Kirchner, Ernst Ludwig

Bathers at Moritzburg
oil on canvas
151.1 x 199.7 cm
The Tate Gallery, london, UK

"A painter paints the appearance of things, not their objective correctness, in fact he creates new appearances of things." (Kirchner )

Ernst Ludwig Kirchner (1880 - 1938) was known for his energetic and emotive works, differentiated by an audacious use of colors, the vigor, and angular moulds. He wanted to avoid and stay away from existing creative traditions. He charted a new road, leading to fresh ideas and the novel modes of artistic expression, while cutting through the gap between the old & the new as well. He suffered a complete mental and physical collapse after being called up for service during World War I; he then settled in Switzerland, hoping the mountain air would cure mind and body. He turned to painting the high Alps, with bold colors and coarse brushwork, suggesting man at peace with nature-an ideal that contrasted sharply with his own wartime experience.
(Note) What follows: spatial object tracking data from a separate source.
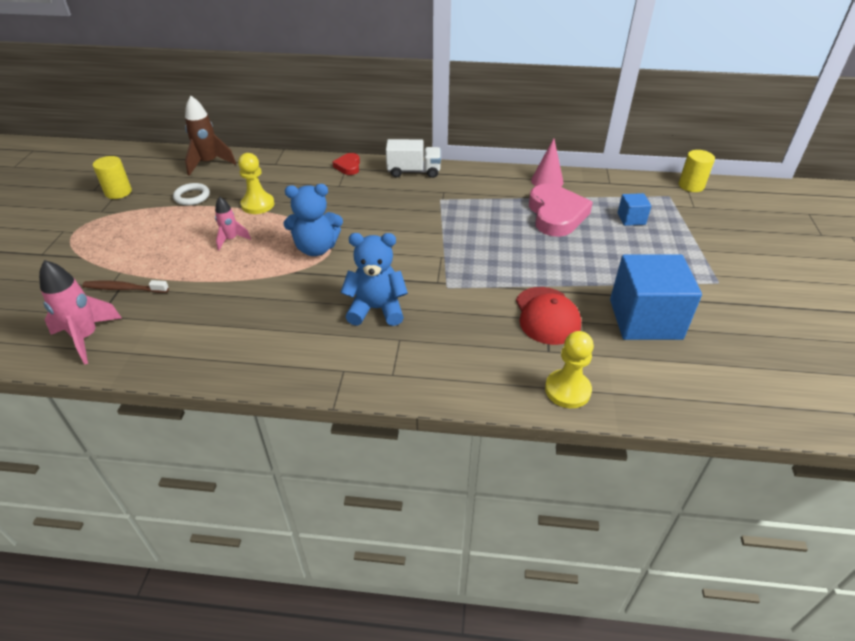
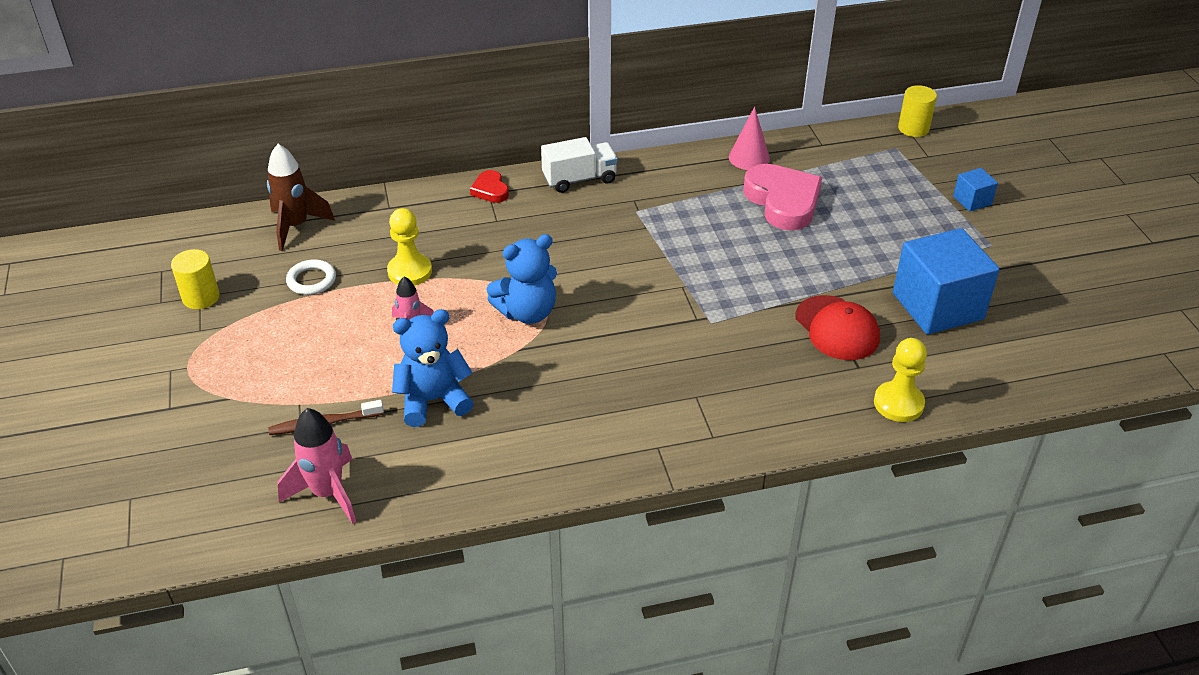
camera: 20 degrees left, 0 degrees up
blue teddy bear [340,233,408,326] -> blue teddy bear moved to [392,309,473,427]
blue cube [617,193,651,226] -> blue cube moved to [953,168,998,211]

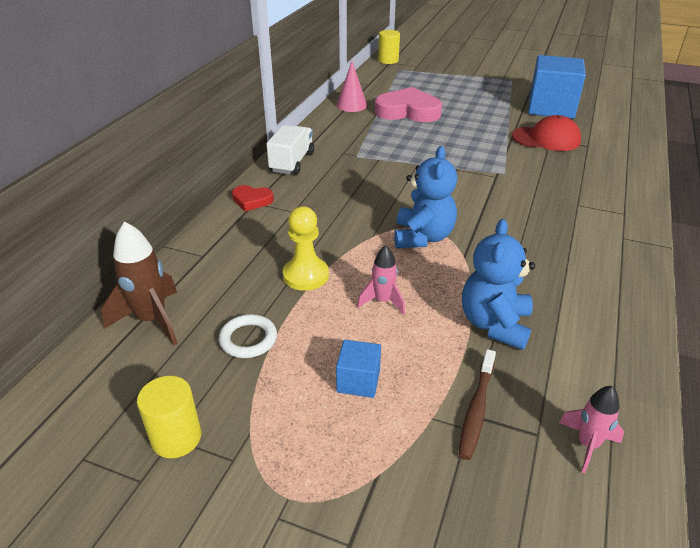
camera: 55 degrees left, 5 degrees down
pink rocket [278,408,356,524] -> pink rocket [559,386,624,473], size x0.61
yellow pawn [874,338,927,422] -> none
blue cube [953,168,998,211] -> blue cube moved to [336,340,381,398]

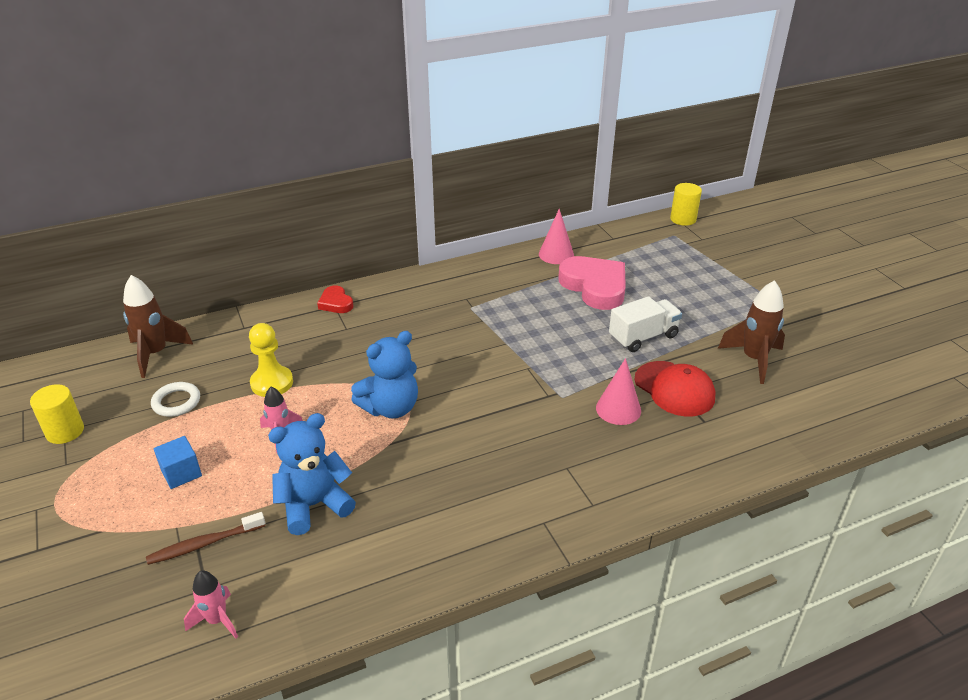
camera: 45 degrees right, 0 degrees up
white truck [266,125,314,175] -> white truck moved to [609,296,682,352]
blue cube [528,55,586,119] -> brown rocket [718,280,785,384]
none -> pink cone [596,358,641,425]

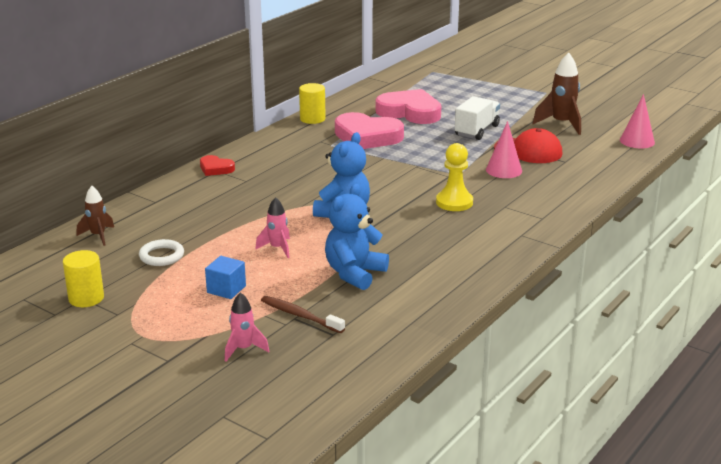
camera: 30 degrees left, 10 degrees down
brown rocket [123,275,193,378] -> brown rocket [77,186,114,246], size x0.61
brown toothbrush [146,512,265,565] -> brown toothbrush turned 90 degrees clockwise [261,296,345,333]
pink rocket [184,571,238,639] -> pink rocket moved to [225,292,269,361]
yellow pawn [249,323,293,397] -> yellow pawn moved to [436,143,473,211]
pink cone [539,209,574,264] -> pink cone moved to [620,94,655,148]
yellow cylinder [670,183,702,226] -> yellow cylinder moved to [299,83,326,124]
none -> pink heart [335,112,404,149]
He was a German expressionist painter and one of the founders of the key artists group leading to the foundation of Expressionism in 20th century art. The group aimed to eschew the prevalent traditional academic style and find a new mode of artistic expression, which would form a bridge between the past and the present. They responded both to past artists such as Albrecht Durer, Matthias Grunewald and Lucas Cranach the Elder, as well as contemporary international avant-garde movements. As part of the affirmation of their national heritage, they revived older media, particularly woodcut prints.
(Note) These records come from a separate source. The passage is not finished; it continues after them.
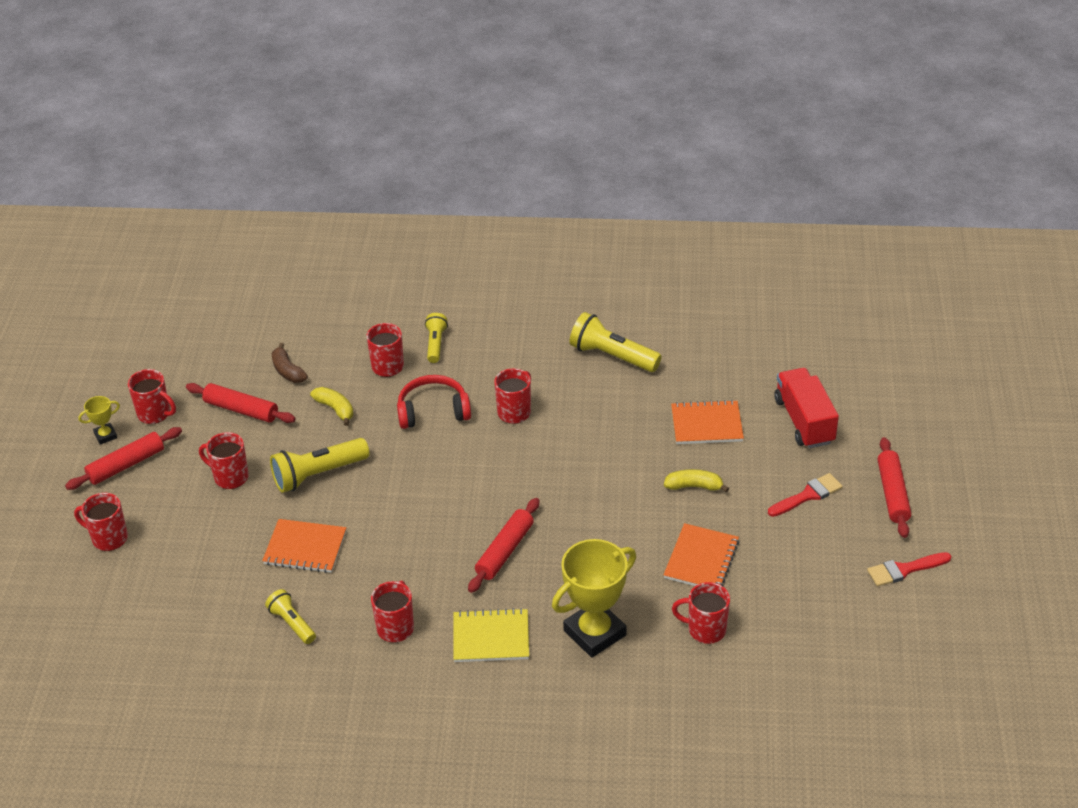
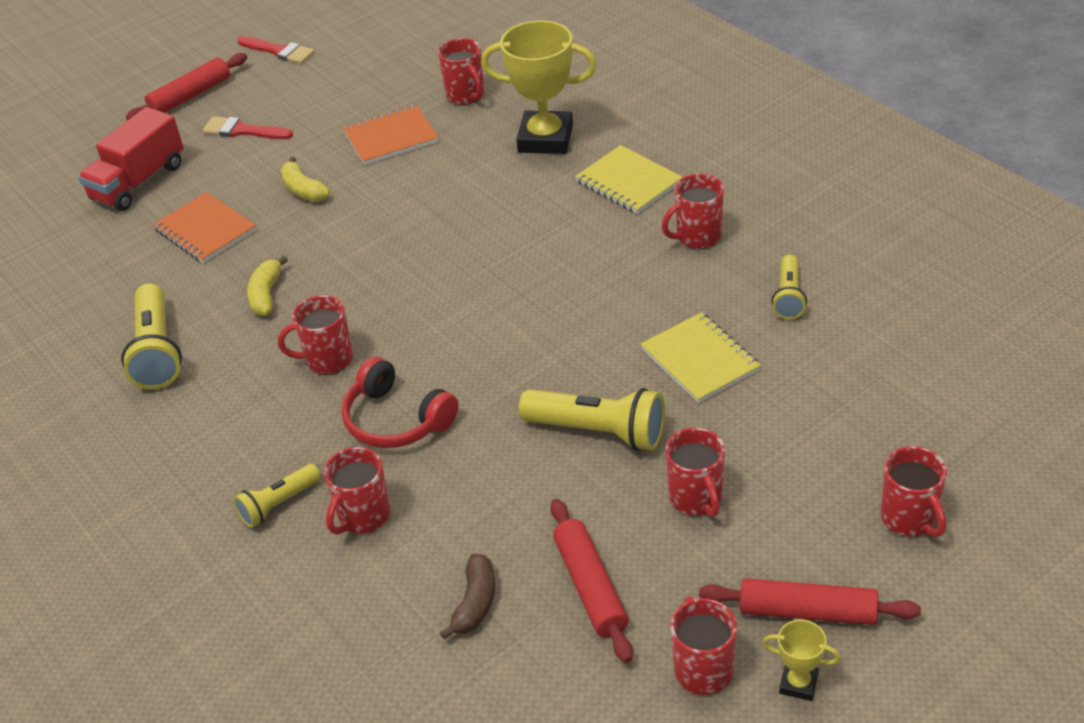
camera: 130 degrees left, 0 degrees up
orange notebook [262,519,346,573] -> yellow notebook [641,312,761,403]
yellow banana [310,387,353,426] -> yellow banana moved to [247,256,288,316]
red rolling pin [468,498,539,593] -> none

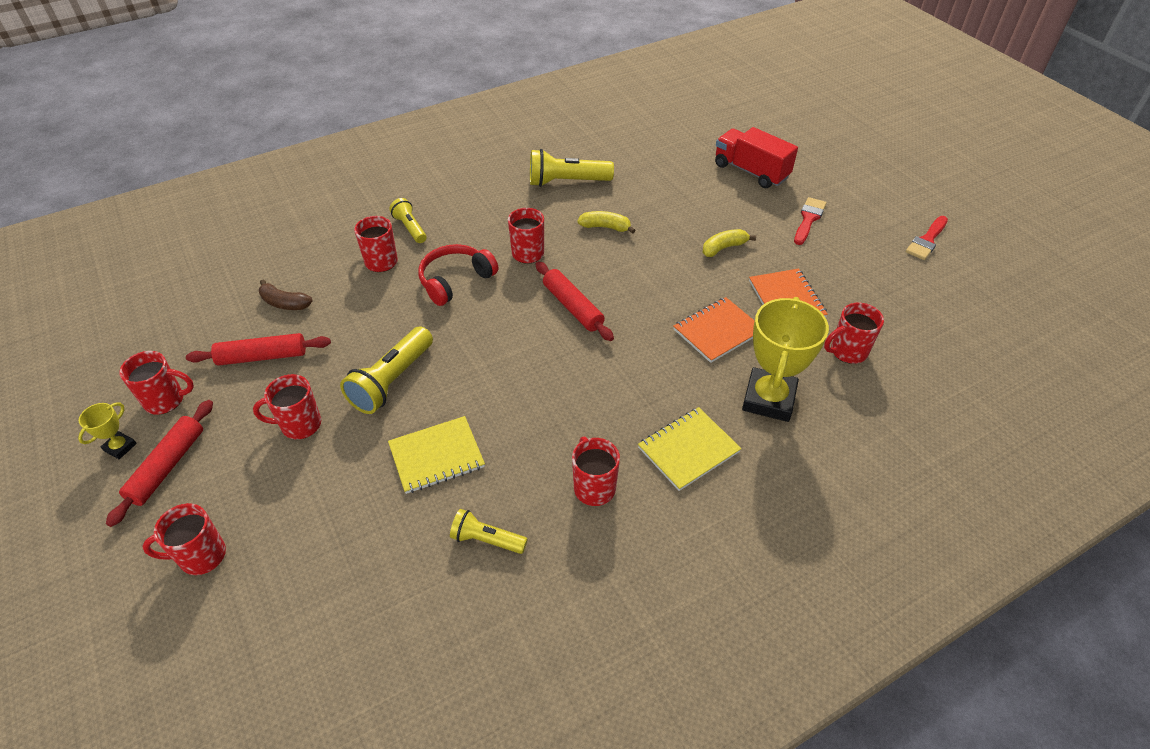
camera: 95 degrees right, 5 degrees up
red rolling pin [126,53,247,121] -> red rolling pin moved to [535,261,614,341]
orange notebook [153,192,257,263] -> orange notebook moved to [673,297,754,363]

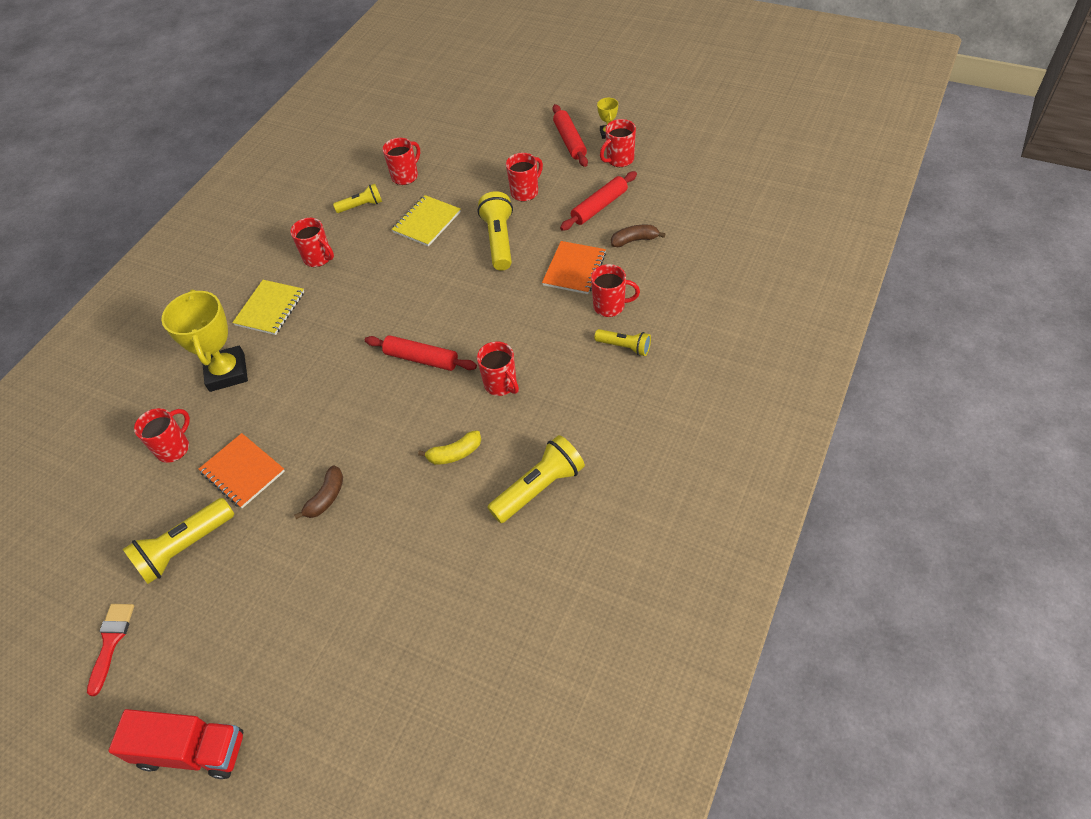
camera: 150 degrees right, 5 degrees up
red mug [143,503,226,575] -> red mug moved to [383,138,420,185]
red headphones [418,244,498,306] -> none
orange notebook [673,297,754,363] -> orange notebook moved to [542,241,606,294]
yellow banana [703,229,756,257] -> brown banana [294,465,343,519]
red truck [715,127,798,188] -> red truck moved to [108,709,243,779]
red brush [794,197,827,245] -> none
none -> yellow flashlight [123,498,234,584]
He was born in Aschaffenburg, Bavaria. He studied architecture in Dresden. After finishing his studies, however, he opposed his father's wishes and decided to become a painter. In 1911, he settled in Berlin and founded a private art school with the aim of promoting the modern teachings of painting. Although the venture did not last long and ended the following year, here he discovered new motifs - city and street scenes. He painted them in a simplified manner, with sharply contoured forms, expressive features and clashing colors. The city paintings became incunables of Expressionism and made Kirchner one of the most important German artists of the 20th century.
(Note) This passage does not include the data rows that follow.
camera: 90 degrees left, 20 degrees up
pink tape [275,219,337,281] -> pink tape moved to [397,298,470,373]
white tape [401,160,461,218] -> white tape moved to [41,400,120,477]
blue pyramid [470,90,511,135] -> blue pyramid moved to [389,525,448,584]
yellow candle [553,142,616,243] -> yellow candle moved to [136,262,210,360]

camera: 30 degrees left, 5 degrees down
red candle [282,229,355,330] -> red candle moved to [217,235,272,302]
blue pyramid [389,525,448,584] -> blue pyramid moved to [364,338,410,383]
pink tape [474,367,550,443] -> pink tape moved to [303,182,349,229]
At the outbreak of the First World War in 1914, he volunteered for the military service, but left it soon enough suffering a nervous breakdown. He was released from the army at the end of 1915. In 1917, he left Germany for Switzerland, to settle in Frauenkirch near Davos. He lived in a farm house in the Alps, and mainly focused on the depiction of mountain scenery until the end of his life. There he was  appointed as the member of Prussian Academy of Fine Arts. Around 1920 his painting style calmed down, his paintings had a carpet-like two dimensionality. In 1923 he moved to the "Haus auf dem Wildboden" at the entrance of the Sertig Valley. In 1933, he was labelled a "degenerate artist" by the Nazis, over 600 of his works were confiscated from public museums in Germany and were sold or destroyed. In 1938, the psychological trauma of these events, along with the Nazi occupation of Austria, close to his Sertig Valley home, led him to commit suicide on June 15, 1938.